O exemplo é importante no sentido de contribuir para a clara compreensão do real escopo do marketing social, ou seja, uma poderosa ferramenta à disposição das organizações do Terceiro Setor, para multiplicar ações, conquistar adesões, apoios, realizar campanhas e possibilitar a manutenção e crescimento do trabalho realizado. Fica muito claro que o marketing social não pode – e não deve – ser a finalidade precípua de qualquer ação de voluntariado, responsabilidade empresarial ou atuação das organizações não-governamentais em geral. Trata-se, em termos efetivos, de um instrumento destinado a contribuir para o sucesso das ações de caráter público da iniciativa particular, direcionadas ao bem comum.

A AACD (Associação de Assistência à Criança Deficiente), uma das mais antigas instituições do Terceiro Setor no Brasil, também foi uma das pioneiras, na área, a instituir um departamento de marketing, que atua exatamente com foco no atendimento prestado, nos avanços da medicina na melhoria da qualidade de vida dos pacientes, na parte educacional, hospitalar e em campanhas de prevenção, como a de inclusão do ácido fólico na farinha.

Entender o marketing como atividade-meio e não como objetivo das ações de responsabilidade social e voluntariado é um pressuposto básico, não apenas pelo caráter ético que deve prevalecer na chamada governança corporativa, como também em termos de eficácia. Jornalistas, veículos de comunicação, formadores de opinião, parceiros, apoiadores e patrocinadores em potencial, bem como a opinião pública, percebem, na maior parte das vezes, a intenção contida em projetos e ações do Terceiro Setor. Quando a meta é meramente marketing, normalmente ocorre um esvaziamento do projeto, conduzindo-o ao fracasso. Ao contrário, quando se identifica a seriedade de propósitos, as próprias estratégias de marketing fluem de forma mais natural, espontânea e criativa, conquistando o interesse e a confiança de todos os atores envolvidos no processo.

Tudo isso não significa inviabilizar que empresas, fundações, institutos, entidades filantrópicas e ONGs capitalizem para sua imagem institucional suas ações de caráter social. Isso é lícito e correto. Maniqueísmo à parte, a verdade é que os consumidores, os setores produtivos e a sociedade em geral devem, mesmo, ter meios de identificar quais são as organizações preocupadas com a melhoria da qualidade de vida, inclusão social, educação, saúde, meio ambiente e democratização de oportunidades.

Os resultados do exercício ético do voluntariado e da responsabilidade social são muito perceptíveis e se constituem, de fato, em diferencial marcante das organizações compromissadas com o bem comum e o interesse público.

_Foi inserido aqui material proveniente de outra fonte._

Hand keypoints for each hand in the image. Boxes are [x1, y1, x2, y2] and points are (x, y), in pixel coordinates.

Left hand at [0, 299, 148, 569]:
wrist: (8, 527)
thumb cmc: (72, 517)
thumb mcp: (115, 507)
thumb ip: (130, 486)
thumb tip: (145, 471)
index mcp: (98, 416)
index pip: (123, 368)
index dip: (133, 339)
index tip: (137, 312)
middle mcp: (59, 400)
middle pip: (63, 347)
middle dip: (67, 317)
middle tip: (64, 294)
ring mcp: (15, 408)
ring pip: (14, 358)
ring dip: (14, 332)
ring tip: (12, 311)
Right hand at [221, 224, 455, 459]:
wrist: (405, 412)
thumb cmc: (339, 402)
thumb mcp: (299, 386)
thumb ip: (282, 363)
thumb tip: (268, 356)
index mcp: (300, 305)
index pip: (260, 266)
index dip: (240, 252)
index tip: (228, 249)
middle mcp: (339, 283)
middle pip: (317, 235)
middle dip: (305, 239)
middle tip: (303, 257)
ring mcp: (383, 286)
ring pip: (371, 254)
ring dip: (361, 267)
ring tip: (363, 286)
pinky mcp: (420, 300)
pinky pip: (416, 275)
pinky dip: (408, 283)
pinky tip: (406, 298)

E isso lhes acarreta numerosos benefícios em termos de imagem institucional, um prêmio justo à sua postura cidadã. A eficácia da correta utilização do chamado marketing social pode, mais uma vez, ser comprovada pelo exemplo de Confúcio. O sábio jamais propagou a sua própria pessoa como um benemérito preocupado em ajudar o próximo. Ao contrário, disseminou idéias e normas de convivência e justiça social que, dentre outros avanços, permitiram a pessoas de origem humilde o acesso a cargos públicos e governamentais até então restritos à antiga aristocracia chinesa. Resultado: a imagem “institucional” de Confúcio, ancorada por seus conceitos e ideais sinceros, sobrevive aos séculos, atestando a eficiência do marketing como instrumento das ações dirigidas ao bem comum.